Under this system, a product either gets the Healthy Ideas tag or it doesn't. You won't find tags, for example in the potato chip aisle. However, if you are looking for juice, there are some products that get the tag, and some that don't.

"We wanted one simple easy symbol on the shelf tag that would denote which items were healthy," says Astrachan.

A third healthy eating program is Smart Choices which was designed and paid for by 10 food manufacturers including Kellogg's and Kraft.

Mike Hughes is the chairman of Smart Choices.

"We believe that the Smart Choices program, taken in its totality, will encourage people to eat in line with the U.S. Dietary guidelines," he said.
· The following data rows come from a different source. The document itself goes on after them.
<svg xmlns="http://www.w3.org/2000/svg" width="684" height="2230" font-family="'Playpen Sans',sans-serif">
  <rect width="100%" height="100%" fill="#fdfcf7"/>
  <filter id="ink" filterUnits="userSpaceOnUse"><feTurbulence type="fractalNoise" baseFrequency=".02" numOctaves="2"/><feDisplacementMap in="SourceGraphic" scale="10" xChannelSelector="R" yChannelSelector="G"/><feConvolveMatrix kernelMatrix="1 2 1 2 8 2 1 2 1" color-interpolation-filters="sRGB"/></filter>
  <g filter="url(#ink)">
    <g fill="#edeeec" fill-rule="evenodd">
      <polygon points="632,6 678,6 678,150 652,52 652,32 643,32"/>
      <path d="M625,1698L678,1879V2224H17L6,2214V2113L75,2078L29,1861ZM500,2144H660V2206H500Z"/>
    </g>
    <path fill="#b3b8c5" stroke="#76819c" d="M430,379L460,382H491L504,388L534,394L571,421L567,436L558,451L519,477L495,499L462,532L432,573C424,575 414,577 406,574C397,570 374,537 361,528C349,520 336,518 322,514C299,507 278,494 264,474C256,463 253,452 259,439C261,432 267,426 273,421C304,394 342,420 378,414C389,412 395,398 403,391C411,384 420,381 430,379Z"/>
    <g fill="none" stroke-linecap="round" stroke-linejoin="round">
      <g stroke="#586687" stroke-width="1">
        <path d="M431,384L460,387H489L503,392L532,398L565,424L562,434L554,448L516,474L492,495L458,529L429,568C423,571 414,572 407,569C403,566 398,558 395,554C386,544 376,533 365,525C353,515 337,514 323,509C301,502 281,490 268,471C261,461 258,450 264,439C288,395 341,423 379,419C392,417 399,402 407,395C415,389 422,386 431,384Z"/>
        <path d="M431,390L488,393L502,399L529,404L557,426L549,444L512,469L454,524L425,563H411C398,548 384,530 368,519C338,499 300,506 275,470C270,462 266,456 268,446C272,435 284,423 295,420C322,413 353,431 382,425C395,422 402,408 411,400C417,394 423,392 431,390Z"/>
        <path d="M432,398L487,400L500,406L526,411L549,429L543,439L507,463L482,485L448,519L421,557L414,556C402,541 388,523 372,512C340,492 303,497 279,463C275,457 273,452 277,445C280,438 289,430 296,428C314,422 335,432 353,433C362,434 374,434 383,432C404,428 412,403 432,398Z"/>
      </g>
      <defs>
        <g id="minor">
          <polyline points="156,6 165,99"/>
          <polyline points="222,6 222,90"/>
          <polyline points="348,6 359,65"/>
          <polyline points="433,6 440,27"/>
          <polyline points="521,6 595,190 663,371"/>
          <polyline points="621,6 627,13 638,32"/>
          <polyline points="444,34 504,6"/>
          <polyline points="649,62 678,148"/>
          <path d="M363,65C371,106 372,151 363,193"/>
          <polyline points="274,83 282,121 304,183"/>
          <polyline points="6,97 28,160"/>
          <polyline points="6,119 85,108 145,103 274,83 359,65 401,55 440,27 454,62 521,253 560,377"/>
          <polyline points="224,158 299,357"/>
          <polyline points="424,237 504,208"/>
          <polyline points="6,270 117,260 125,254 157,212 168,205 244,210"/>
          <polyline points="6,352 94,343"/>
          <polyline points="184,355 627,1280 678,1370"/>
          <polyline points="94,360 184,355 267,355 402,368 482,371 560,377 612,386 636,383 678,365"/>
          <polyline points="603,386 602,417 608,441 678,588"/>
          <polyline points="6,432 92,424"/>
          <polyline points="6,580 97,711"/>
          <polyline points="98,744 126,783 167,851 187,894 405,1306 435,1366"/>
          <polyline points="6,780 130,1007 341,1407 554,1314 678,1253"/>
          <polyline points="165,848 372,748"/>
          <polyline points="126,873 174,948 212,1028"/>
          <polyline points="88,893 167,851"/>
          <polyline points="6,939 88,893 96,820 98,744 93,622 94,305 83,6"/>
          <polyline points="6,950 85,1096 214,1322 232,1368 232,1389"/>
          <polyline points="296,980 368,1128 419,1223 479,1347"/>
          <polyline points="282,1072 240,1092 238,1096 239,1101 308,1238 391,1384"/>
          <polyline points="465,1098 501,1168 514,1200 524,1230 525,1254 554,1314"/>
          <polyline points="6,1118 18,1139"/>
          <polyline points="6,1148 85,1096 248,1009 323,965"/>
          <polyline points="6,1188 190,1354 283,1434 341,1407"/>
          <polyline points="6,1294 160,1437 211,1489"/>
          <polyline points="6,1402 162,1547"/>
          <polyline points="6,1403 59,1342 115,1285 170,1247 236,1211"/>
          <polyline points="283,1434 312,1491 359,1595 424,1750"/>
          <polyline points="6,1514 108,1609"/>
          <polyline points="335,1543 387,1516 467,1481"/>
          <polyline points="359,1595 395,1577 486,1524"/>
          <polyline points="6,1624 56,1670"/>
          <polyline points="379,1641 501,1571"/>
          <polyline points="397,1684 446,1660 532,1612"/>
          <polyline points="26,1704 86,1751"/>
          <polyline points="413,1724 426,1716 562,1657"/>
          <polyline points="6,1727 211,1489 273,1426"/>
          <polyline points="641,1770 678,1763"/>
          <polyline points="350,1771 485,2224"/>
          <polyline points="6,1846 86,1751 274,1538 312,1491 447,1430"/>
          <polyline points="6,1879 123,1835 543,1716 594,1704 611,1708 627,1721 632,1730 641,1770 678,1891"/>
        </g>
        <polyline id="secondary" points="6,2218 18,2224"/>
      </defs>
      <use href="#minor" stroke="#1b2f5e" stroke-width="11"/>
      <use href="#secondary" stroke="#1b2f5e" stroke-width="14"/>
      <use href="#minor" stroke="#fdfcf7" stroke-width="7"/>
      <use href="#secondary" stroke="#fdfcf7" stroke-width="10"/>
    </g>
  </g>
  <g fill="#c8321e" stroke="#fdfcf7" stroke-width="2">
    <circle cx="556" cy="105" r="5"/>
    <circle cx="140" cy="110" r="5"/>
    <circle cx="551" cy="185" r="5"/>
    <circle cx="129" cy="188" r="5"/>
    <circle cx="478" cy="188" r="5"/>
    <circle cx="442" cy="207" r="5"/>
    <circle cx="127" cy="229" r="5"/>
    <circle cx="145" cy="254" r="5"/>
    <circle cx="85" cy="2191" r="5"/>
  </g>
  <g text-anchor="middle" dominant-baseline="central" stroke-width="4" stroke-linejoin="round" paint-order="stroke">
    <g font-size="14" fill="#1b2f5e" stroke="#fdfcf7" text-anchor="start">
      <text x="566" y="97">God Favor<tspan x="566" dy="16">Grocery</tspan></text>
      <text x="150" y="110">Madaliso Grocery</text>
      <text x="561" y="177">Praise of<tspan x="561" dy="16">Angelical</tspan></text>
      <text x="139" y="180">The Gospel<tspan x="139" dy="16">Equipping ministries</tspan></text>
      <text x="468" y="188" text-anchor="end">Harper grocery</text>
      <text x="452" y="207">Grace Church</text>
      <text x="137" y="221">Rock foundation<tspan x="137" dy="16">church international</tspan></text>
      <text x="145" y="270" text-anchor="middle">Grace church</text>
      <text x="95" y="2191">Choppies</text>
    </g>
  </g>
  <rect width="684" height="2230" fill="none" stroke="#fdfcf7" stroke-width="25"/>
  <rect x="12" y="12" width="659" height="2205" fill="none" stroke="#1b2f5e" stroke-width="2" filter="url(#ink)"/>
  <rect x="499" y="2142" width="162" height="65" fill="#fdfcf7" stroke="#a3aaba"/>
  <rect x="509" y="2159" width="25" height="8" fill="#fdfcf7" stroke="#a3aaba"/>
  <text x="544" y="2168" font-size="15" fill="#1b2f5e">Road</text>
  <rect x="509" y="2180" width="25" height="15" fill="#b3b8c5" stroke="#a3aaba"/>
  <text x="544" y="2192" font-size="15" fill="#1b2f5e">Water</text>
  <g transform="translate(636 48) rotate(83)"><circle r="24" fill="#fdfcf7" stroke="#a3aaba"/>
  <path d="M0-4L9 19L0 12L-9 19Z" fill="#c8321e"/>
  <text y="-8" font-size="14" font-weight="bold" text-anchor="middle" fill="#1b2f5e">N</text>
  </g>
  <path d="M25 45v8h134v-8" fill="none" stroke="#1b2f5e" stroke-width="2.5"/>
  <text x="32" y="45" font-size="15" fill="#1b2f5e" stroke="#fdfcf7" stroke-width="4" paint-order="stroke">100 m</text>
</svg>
But the program has come under fire because products like Cocoa Krispies and Teddy Grahams are included in their list of healthy choices.

"The point of the program is to make processed foods look healthy when you really want people eating foods that have been as minimally processed as possible, says Marion Nestle, a nutrition expert at New York University.

Three different programs, three different approaches. Does this help consumers?

"I hate to see the food shopper get dizzy trying to fill up the basket," says Joan Salge Blake, a nutrition professor at Boston University. She believes everyone needs to get on the same page.

"Ironically, there is one standard out there because we have the nutrition fact panel on the product…so this is the standard that the FDA is behind."

Salge Blake says consumers need to be educated on how to use the label more efficiently.

And there's more to come. Shaw's supermarkets plans to roll out it own program called Nutrition IQ in the near future.